*** INFORMATION SHOWN

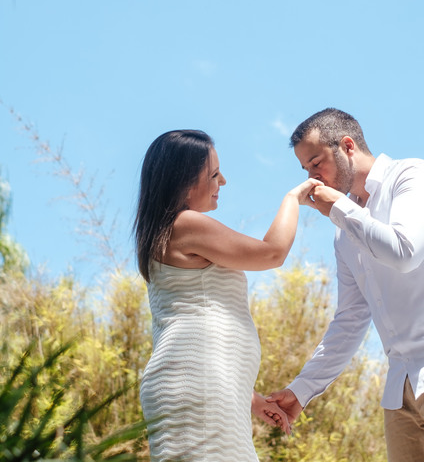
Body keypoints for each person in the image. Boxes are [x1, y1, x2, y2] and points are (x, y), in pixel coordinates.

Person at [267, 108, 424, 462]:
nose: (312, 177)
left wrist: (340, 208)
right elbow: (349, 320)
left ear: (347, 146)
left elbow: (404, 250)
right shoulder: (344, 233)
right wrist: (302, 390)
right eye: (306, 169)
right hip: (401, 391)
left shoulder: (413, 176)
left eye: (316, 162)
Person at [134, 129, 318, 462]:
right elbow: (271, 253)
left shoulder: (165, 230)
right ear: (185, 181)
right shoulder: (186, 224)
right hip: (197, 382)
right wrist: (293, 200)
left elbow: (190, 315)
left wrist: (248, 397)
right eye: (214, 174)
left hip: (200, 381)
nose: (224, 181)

******
*** INFORMATION SHOWN

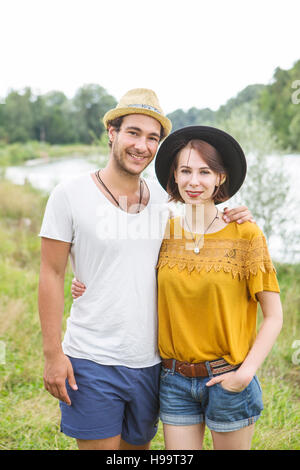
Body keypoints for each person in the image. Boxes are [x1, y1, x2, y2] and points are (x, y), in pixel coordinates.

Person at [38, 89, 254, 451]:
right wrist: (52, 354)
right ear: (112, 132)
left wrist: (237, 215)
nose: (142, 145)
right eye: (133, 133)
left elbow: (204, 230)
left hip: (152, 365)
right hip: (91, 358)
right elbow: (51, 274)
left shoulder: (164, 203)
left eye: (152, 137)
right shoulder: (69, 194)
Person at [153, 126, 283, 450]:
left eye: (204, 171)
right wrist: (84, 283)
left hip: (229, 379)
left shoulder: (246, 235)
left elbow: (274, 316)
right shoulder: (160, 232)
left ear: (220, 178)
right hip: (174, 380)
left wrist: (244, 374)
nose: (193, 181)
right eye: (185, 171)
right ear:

******

AIM OF THE TASK: Please give only the count of lines above containing "shoulder".

SOLVED PROBLEM: 8